Восприятие информации, мышление, памятование, творчество и, наконец, умудрение – всё это процессы не только в человеке, не только внутри человеческой личности, но и процессы между людьми. Или, по словам Макса Шелера, "я" всерьез не дано без "мы", а "мы" всерьез не дано без "я" .

Так что, повторяю, если ставить вопрос о человеческом "субъекте" науки, то нельзя не заметить многомерности и многоуровневости этого субъекта. Это не только личность, но и Лик. Не только отдельный творческий индивидуум, но и группа, и большие человеческие массивы, и – в конце концов – человечество в целом. Причем человечество, понимаемое не как механическая суммация всех индивидов на Земле, но, скорее, как контовское Grand Etre: как некоторое одухотворенное и стремящееся понять себя единство прошлых, жизнедействующих в настоящем и будущих людских поколений.
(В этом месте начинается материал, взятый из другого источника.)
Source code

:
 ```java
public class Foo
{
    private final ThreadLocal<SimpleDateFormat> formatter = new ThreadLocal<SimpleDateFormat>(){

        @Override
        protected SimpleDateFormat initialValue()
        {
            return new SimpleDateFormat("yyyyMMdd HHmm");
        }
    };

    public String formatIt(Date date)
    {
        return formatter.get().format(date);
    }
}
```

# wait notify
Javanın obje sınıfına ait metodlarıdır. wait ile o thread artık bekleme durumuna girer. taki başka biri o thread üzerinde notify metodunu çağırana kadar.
Однако эти интеллектуальные процессы межчеловеческой коммуникации едва ли возможно понимать как чисто прогрессистские и кумулятивные. Историко-научные исследования свидетельствуют не только о количественном накоплении знаний, и не только о самокритике мысли, и не только о парадигмальных ревизиях, перестройках и скачках, но и об обесчеловечивающих накатах варваризации и антиинтеллектуализма. Прямые или косвенные расправы над учеными и научными коллективами в периоды разгула инквизиторских или же тоталитарных идеологий и институтов, в периоды разгулов революций и контрреволюций , в периоды разгула низменных деляческих стихий и экономических (а вместе с ними – и социокультурных) коллапсов – всё это слишком хорошо известно и едва ли нуждается в пространных иллюстрациях. Хотя, разумеется, с точки зрения аналитической истории, эти процессы осмыслены еще не в полной мере.